Plant virus nanoparticles pitched as treatment for autoimmune diseases
Viruses are getting a pretty bad rap lately, but they’re not always our enemy. In a new study led by the University of Verona, researchers have used plant viruses to make new nanoparticles that show promise in mice for treating autoimmune diseases like type 1 diabetes and rheumatoid arthritis.
Using viruses for good is nothing new. One type known as phages prey on bacteria, so they may help clear out bacterial infections. Deactivated viruses are also often used as vectors to carry payloads of drugs, or gene-editing mechanisms like CRISPR, through the body. And then of course, vaccines are often made with weakened or dead versions of the virus being inoculated against.
For the new study, the researchers adapted plant viruses to try to develop new treatments for autoimmune diseases. The advantage of plant viruses is that they can’t replicate in mammals, so they won’t get out of hand and cause illness themselves.
Researchers can reprogram the proteins on the outside of the virus however they see fit. In this case, the team started with two different types of plant virus, then added certain peptides associated with disease to their coats. The first was made using cowpea mosaic virus (CPMV) with a peptide for type 1 diabetes, and the second used tomato bushy stunt virus (TBSV) with a rheumatoid arthritis peptide.
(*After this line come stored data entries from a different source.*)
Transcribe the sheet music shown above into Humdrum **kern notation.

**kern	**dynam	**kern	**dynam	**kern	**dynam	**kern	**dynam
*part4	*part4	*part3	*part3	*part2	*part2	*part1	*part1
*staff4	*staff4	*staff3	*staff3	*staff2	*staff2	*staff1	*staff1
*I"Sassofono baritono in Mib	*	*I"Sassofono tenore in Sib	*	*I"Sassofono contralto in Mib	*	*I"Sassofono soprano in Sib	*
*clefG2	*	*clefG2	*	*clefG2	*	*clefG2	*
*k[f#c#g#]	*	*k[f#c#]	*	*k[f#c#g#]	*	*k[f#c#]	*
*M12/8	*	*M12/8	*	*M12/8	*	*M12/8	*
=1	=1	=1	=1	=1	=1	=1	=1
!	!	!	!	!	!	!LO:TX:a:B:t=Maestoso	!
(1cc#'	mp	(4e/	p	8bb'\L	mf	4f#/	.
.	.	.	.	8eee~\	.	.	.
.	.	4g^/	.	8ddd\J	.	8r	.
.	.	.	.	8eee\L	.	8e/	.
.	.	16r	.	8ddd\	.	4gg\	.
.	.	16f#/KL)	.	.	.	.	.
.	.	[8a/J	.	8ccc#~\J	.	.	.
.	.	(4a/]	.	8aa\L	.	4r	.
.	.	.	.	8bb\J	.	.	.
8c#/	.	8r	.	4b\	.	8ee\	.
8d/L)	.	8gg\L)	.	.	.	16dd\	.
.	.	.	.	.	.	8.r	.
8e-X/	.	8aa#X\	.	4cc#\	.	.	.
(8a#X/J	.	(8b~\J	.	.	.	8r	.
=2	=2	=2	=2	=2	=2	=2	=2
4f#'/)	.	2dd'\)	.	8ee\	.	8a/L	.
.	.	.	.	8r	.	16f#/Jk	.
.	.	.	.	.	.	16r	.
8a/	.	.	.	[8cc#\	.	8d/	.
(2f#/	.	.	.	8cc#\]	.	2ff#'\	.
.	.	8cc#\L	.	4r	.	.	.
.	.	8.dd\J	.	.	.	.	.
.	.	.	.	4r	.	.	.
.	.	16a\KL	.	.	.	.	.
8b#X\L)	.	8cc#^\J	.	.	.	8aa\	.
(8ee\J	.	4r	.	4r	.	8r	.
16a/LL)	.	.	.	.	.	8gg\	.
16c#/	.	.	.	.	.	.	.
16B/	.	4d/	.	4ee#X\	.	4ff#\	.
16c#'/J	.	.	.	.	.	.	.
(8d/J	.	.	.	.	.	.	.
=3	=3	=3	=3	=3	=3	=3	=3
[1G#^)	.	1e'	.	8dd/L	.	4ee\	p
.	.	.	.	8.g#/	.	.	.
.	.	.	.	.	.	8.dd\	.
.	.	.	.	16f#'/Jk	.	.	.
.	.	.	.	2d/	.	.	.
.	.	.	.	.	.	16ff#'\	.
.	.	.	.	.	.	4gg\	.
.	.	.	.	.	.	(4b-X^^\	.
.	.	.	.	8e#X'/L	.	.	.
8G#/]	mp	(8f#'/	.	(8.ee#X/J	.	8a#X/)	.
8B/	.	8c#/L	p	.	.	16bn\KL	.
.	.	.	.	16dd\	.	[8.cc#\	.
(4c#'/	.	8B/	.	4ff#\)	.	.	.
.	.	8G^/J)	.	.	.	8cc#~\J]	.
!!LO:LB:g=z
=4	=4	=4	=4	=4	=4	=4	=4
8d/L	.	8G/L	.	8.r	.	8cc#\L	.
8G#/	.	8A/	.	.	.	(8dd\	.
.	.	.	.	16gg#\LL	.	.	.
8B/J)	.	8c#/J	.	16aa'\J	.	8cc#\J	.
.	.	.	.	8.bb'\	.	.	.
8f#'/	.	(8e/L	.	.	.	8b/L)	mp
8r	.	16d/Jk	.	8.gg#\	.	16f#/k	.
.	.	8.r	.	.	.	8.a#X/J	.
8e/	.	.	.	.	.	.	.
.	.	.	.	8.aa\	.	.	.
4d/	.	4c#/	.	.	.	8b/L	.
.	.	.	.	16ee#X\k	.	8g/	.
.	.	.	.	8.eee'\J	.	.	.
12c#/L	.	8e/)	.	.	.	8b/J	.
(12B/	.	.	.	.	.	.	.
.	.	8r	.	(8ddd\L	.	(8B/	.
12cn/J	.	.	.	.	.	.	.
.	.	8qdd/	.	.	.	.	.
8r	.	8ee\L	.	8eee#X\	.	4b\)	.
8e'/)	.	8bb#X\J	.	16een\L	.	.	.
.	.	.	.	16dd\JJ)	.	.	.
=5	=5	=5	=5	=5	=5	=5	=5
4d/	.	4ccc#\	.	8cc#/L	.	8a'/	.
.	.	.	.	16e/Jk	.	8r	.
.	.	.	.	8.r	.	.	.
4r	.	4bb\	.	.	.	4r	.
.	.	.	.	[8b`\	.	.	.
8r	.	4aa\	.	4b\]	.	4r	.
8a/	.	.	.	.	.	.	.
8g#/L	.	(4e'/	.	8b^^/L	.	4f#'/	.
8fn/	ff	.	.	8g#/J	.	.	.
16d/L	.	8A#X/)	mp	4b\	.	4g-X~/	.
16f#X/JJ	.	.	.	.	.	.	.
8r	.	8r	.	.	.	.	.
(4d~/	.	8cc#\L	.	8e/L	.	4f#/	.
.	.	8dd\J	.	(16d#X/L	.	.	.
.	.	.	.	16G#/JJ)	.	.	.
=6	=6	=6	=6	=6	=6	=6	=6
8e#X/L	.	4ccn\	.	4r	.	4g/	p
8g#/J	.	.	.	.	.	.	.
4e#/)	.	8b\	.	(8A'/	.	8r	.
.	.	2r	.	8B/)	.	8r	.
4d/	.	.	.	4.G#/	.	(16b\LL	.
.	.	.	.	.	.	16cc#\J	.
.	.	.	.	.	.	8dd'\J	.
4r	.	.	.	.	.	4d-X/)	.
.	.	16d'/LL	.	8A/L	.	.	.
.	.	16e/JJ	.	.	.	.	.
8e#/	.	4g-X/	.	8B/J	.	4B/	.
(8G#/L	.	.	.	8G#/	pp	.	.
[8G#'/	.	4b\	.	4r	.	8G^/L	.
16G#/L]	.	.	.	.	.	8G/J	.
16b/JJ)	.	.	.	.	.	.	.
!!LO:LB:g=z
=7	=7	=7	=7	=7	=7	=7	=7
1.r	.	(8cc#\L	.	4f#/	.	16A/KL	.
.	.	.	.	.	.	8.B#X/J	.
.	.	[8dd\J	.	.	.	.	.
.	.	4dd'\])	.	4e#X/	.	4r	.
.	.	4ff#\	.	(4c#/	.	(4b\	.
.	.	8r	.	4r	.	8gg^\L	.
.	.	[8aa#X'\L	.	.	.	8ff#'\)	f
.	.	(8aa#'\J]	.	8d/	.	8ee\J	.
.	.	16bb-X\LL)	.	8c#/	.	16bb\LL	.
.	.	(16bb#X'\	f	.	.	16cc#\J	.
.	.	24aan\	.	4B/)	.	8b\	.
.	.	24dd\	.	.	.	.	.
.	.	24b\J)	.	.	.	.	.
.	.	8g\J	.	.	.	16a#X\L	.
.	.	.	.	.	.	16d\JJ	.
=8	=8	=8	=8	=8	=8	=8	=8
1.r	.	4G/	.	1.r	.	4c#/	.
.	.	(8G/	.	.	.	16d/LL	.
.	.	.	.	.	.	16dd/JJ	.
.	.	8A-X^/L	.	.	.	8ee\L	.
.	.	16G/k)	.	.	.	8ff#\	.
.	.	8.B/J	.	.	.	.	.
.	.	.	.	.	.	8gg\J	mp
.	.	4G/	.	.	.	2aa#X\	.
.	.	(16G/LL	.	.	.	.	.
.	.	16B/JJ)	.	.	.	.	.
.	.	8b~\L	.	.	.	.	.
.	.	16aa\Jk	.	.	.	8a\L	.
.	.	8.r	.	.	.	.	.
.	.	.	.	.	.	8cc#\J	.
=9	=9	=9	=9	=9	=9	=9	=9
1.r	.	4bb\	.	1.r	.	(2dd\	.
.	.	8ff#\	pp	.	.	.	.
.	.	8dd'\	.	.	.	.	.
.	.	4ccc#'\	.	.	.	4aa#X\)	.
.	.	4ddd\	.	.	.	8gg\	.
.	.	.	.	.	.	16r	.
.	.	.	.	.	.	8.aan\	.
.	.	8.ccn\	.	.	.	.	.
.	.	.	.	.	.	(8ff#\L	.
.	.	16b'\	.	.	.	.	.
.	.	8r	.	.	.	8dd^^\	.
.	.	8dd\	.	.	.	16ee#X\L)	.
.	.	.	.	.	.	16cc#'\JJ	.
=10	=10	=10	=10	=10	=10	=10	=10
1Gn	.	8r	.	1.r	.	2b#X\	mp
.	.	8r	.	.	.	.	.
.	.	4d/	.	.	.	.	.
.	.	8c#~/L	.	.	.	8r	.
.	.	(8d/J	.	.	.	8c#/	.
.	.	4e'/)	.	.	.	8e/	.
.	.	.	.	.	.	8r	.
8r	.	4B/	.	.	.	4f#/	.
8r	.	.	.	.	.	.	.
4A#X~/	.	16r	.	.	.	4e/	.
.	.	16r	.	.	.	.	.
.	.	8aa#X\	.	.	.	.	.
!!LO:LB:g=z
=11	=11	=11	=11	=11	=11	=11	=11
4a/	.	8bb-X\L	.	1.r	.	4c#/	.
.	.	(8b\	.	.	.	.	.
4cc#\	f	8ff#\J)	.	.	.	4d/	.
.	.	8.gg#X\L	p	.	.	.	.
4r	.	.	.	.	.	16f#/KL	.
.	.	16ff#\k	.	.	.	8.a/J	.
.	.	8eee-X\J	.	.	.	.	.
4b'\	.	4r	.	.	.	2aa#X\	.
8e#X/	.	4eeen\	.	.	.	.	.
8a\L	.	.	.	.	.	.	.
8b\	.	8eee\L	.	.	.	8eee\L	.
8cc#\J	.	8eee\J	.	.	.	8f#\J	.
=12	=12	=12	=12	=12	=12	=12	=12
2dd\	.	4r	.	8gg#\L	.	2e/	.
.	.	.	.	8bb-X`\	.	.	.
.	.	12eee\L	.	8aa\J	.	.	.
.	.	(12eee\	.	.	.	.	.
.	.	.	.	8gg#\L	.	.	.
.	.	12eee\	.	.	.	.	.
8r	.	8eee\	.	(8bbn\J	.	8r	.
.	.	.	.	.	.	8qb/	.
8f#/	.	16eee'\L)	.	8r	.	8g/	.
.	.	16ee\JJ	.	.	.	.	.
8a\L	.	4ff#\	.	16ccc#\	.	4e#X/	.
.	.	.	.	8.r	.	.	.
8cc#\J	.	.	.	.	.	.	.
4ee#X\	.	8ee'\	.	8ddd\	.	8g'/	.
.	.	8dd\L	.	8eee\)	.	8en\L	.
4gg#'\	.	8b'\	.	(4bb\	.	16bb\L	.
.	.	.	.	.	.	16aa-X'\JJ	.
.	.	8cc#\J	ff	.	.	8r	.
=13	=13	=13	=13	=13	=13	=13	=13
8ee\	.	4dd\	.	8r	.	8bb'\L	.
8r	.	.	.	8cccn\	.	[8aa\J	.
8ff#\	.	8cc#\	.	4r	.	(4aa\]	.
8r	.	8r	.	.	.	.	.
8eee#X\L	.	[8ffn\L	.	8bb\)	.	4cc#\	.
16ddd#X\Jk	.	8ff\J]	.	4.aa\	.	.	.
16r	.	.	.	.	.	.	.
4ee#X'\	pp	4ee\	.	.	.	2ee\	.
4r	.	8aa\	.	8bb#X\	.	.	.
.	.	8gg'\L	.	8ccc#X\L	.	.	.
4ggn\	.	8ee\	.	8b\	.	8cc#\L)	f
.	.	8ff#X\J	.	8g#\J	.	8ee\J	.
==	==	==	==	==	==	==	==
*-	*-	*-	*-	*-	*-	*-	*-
The team tested the new virus nanoparticles in mice engineered to develop one of the two diseases. In the diabetes experiment, some animals were injected with one or two doses of the particles. One dose didn’t seem to be enough to have any effect on preventing diabetes, but the team found that two doses seemed to have a protective effect, with a significantly lower progression to diabetes.
In the second study, the team gave groups of mice with rheumatoid arthritis particles containing one of two different peptides associated with the disease. One peptide seemed to reduce the severity of symptoms, while the second “completely abolished all clinical signs of arthritis at the end of treatment,” according to the study.
While the results are promising, it’s of course important to remember that the study was conducted in mice, and it might be a different story when it comes to humans. The team says that more pre-clinical trials of the treatment are in the works, and eventually the hope is that it will advance to clinical human trials.
The research was published in the journal Science Advances.